Eye For Film >> Movies >> London To Brighton (2006) Film Review
This film won the British Independent Film Award for Best Achievement in Production in 2006, the Golden Hitchcock Award at the Dinard British Film Festival for Paul Williams (2006), the director, the New Director’s Award at the Edinbugh Film Festival 2006, the Evening Standard British Film Awards for most promising newcomer for Paul Williams in 2007, the Festival Prize for best feature film at the Foyle Film Festival in 2006, the Raindance Film Festival Juy Prize for UK Feature for Paul Williams in 2006 and was nominated for six other awards.
This isn’t surprising because the film displays an uncompromising view of the seedy, sordid, salacious underbelly of London, with its vicious disregard for humanity and this vision of life that has a visceral effect on the viewer. There is a grim sense of inevitability about the film: people’s lives are hard and hopeless and they grift as best they can to get by. The gloom extends to the locations too, from the grey and empty streets of London to the cold and desolate Brighton beach.

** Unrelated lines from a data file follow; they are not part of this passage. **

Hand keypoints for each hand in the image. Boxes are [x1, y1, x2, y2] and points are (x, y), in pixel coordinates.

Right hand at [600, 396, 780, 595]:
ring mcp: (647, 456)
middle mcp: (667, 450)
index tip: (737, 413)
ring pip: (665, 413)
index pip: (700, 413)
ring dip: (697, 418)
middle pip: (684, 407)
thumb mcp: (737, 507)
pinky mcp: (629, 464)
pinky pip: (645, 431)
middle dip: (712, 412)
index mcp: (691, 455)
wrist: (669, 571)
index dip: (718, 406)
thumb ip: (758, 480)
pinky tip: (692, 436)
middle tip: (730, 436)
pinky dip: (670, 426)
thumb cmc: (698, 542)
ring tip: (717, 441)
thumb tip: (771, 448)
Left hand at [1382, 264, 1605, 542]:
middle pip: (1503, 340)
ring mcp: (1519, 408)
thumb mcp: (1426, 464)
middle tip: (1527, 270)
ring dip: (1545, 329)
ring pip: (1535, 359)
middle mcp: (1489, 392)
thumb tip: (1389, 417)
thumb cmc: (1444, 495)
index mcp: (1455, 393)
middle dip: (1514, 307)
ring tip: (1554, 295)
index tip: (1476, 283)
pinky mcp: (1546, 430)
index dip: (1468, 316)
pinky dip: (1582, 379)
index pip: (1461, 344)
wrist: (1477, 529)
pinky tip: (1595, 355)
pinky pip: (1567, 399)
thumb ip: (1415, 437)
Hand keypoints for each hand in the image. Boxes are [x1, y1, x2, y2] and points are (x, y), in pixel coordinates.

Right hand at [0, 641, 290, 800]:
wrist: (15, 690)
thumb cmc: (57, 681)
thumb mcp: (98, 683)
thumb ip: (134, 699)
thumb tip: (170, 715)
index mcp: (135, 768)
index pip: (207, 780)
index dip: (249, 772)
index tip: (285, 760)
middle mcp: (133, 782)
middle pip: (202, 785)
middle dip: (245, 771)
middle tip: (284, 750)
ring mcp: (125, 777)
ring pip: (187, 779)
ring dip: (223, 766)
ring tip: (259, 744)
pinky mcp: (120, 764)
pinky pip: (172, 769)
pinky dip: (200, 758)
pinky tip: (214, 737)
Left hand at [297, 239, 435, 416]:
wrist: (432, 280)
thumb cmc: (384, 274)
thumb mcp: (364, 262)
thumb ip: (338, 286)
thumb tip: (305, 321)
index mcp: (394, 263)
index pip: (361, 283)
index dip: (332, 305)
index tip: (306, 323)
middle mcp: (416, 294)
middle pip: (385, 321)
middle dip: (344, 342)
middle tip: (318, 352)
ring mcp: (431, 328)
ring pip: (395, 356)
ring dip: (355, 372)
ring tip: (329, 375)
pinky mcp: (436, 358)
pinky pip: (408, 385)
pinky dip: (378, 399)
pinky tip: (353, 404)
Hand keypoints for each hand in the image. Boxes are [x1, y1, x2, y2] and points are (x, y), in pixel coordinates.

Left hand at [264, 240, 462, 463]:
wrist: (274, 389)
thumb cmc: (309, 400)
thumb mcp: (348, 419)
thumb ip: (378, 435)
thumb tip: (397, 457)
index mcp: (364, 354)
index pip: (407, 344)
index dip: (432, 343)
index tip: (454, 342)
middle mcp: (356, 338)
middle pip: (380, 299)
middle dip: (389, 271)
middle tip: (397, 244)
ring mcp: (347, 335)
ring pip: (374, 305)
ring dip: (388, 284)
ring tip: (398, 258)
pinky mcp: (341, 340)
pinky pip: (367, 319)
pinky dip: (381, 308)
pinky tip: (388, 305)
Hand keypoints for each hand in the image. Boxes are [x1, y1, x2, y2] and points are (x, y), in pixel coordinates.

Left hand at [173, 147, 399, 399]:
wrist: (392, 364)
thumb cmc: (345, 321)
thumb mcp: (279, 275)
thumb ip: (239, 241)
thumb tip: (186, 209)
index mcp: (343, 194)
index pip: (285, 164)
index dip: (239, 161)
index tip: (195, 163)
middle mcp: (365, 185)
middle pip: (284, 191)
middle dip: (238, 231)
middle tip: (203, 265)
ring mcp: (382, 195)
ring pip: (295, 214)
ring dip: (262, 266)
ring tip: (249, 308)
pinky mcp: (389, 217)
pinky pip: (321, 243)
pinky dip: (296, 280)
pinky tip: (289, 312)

And yet despite the despair and the lengths that street worker Kelly (played quite brilliantly by Lorraine Stanley) has to go to to simply survive, she discovers a streak of maternal compassion and morality when she takes the lost 12 year-old Joanne (a stunning debut by Georgia Groome) under her wing as the girls go on the run from some very bad men. The cast is uniformly excellent but particularly the two female leads and the vicious thug Derek who is played with such clinical and chilling effiiciency by Johnny Harris.
This truly impressive first feature film, announces a major talent in Paul Williams, both as director and writer. His dialogue is snappy, sharp and unsentimental and adds to the authenticity of the film. It is a violent movie yet much of the violence is either implied or takes place out of shot and the film is much more powerful for it. The camerawork is particularly effective. On a tight budget, Christopher Ross achieves a brilliant mix of widescreen with handheld close up shots, and a kind of sordidness which seems inherent in the environment. The sound is good and the occasional music heightens the tension. It packs a considerable punch, and ileaves you feeling as if you’ve been on a particularly scary rollercoaster ride.